No hace tanto -pero parece un
siglo…- nos quejábamos del bipartidismo. El partido que accedía al gobierno
imponía su mayoría absoluta y pasaba el rodillo que sus escaños legitimaban,
sin dar prácticamente a opción, propuesta u opinión del resto. Dos o tres legislaturas
después, llegaba el otro partido y era su rodillo el que salía a relucir.
Y así llevábamos años y años
hasta que llegaron esos “nuevos partidos” y el bipartidismo saltó por los aires
–“pasar pantalla para siempre” decían en los medios de comunicación”. Sonaba
bien la música, nos homologaba a la gran mayoría de países europeos donde ya
habían pasado por esa fase hace ya tiempo.

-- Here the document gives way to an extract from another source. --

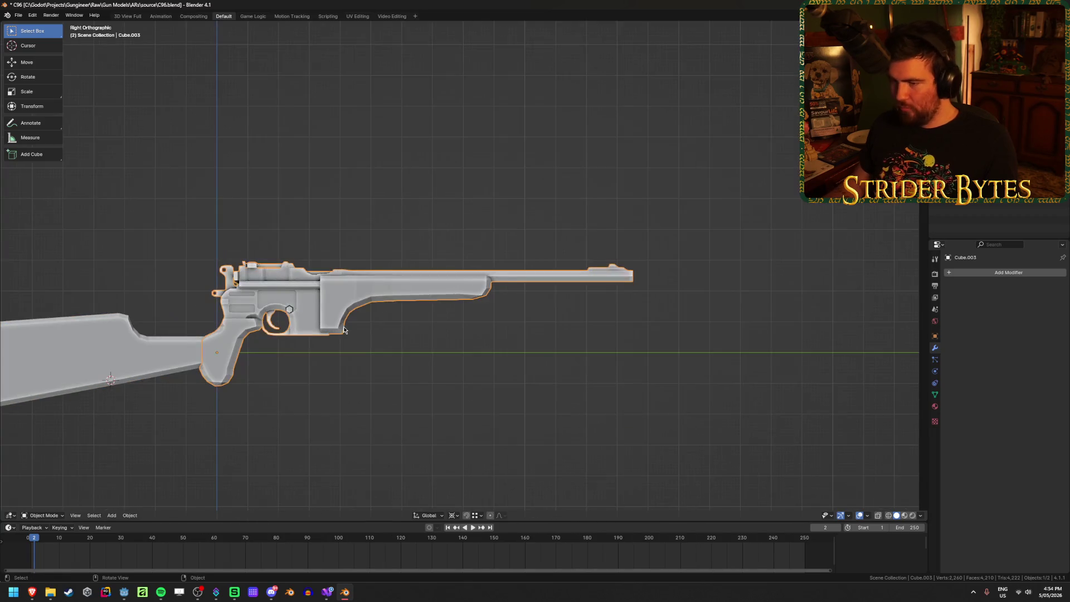
{"action": "scroll", "coordinate": [329, 330], "scroll_direction": "up", "scroll_amount": 3}
{"action": "key", "text": "Tab"}
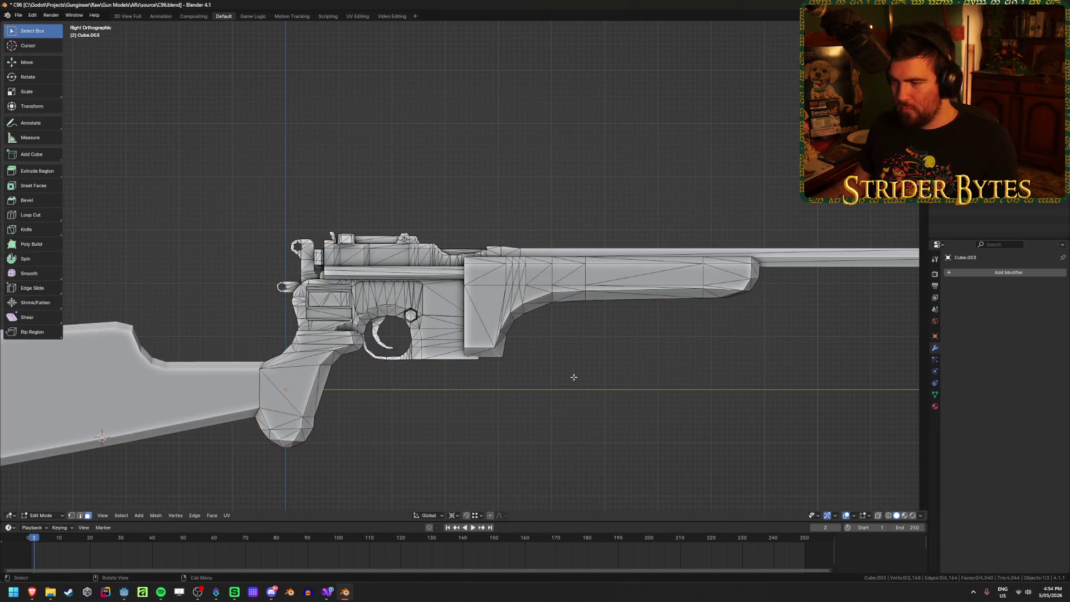
{"action": "middle_click_drag", "start_coordinate": [573, 378], "coordinate": [533, 378], "text": "shift"}
{"action": "key", "text": "l"}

Se decía que, en esta nueva época
de nuestra democracia, los partidos -nuevos y viejos- aprenderían a negociar, a
pactar, a aprender a no imponer la aplicación exclusiva de sus propias
propuestas. Se decía que iba a ser imprescindible dialogar. Se daba por hecho.
Pues eso de momento no ha
pasado. Es más, hay ya quien profetiza nuevas elecciones a la vuelta del
verano. Y el problema es que, si llegamos a eso, es muy probable que no haya
grandes diferencias respecto al panorama de hoy mismo a medio día. Los
pitonisos del tema auguran un descenso en la participación popular. Normal, sería
un serio aviso a los partidos -a los nuevos y a los viejos-.
No parece que, roto el bipartidismo,
los políticos -incapaces de ponerse las pilas en eso de dialogar- hayan
aprendido la lección, pero ya lo dice el refrán: “No la hagas y no la temas”.